Palavras-chave: poesia hebraica laica, Idade de Ouro, pós-modernidade, encruzilhada de culturas,
crises identitárias.
Introdução
A conquista da península ibérica pelos exércitos árabes, iniciada em 711 e concluída em 756
com o estabelecimento do regime muçulmano omaiada, pôs fim, para os judeus, a muitas décadas
de opressão na Espanha visigoda. Para termos uma idéia das condições em que os judeus viviam na
véspera da chegada dos árabes, basta lermos o comentário do historiador Cecil Roth:
No regime dos Visigodos, que se estabeleceu sobre as ruínas da colônia romana,
adotou-se [a princípio] a forma ariana de cristianismo. Os judeus tinham então
poucos motivos de queixa; julga-se até que estivessem em posição privilegiada.

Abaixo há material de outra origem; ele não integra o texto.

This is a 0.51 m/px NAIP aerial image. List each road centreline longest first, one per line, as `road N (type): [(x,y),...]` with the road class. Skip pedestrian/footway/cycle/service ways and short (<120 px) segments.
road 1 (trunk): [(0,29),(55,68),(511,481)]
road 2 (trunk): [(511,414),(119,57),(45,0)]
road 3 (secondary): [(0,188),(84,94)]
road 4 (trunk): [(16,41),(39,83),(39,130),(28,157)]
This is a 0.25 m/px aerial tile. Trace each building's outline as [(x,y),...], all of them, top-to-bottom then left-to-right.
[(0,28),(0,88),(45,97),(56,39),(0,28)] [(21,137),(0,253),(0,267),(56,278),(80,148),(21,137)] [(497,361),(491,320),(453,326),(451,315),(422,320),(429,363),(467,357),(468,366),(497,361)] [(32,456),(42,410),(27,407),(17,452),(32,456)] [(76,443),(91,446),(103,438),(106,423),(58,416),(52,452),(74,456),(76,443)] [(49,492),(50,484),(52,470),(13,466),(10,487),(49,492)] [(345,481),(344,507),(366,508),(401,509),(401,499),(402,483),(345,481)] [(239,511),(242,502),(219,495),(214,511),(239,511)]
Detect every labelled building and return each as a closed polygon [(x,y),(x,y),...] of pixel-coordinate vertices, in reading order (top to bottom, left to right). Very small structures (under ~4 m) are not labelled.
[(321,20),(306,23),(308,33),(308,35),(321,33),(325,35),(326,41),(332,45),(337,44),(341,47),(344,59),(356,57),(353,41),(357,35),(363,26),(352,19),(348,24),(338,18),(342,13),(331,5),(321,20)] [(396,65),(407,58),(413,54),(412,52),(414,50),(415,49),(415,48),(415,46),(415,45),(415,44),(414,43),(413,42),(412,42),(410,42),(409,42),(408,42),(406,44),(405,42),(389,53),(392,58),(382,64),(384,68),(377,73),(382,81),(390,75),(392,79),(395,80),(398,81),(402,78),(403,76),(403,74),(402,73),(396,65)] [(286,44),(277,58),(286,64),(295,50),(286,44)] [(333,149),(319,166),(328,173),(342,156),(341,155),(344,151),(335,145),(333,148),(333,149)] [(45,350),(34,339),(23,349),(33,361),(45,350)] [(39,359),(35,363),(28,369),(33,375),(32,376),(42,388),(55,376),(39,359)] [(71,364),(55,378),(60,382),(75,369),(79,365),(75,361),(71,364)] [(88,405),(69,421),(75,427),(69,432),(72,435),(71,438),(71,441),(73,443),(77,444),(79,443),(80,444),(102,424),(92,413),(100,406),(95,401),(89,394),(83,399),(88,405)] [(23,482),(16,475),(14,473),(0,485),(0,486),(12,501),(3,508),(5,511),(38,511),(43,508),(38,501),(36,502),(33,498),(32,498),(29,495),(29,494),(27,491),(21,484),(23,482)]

Mas, depois da conversão [ao catolicismo], seus senhores apressaram-se a mostrar
o zelo de perseguição tão característico do neófito. Em 589, quando o rei Recaredo
adotou o catolicismo romano, a legislação clerical corrente foi imposta também na
Espanha. A posse de escravos, os casamentos mistos, a conversão ao judaísmo, foram
proibidos sob penas rigorosíssimas. Os judeus foram excluídos de posições de
confiança ou de autoridade no Estado. Soberanos seguintes mostraram maior tolerância.
Mas a partir de 616, quando o rei Sisebuto subiu ao trono, a escuridão desceu
completa. Durante quase um século, a prática aberta do judaísmo foi absolutamente
proibida. Sucessivos concílios da Igreja, realizados em Toledo, sob a presidência
do próprio rei, enunciaram minuciosas prescrições segundo as quais antigos
judeus e seus descendentes deviam ser afastados de sua fé ancestral. Suas crianças
eram-lhes arrancadas e levadas para longe, a fim de receberem educação em casas
de catolicismo ortodoxo. (ROTH, 1963, vol. 2, p. 18)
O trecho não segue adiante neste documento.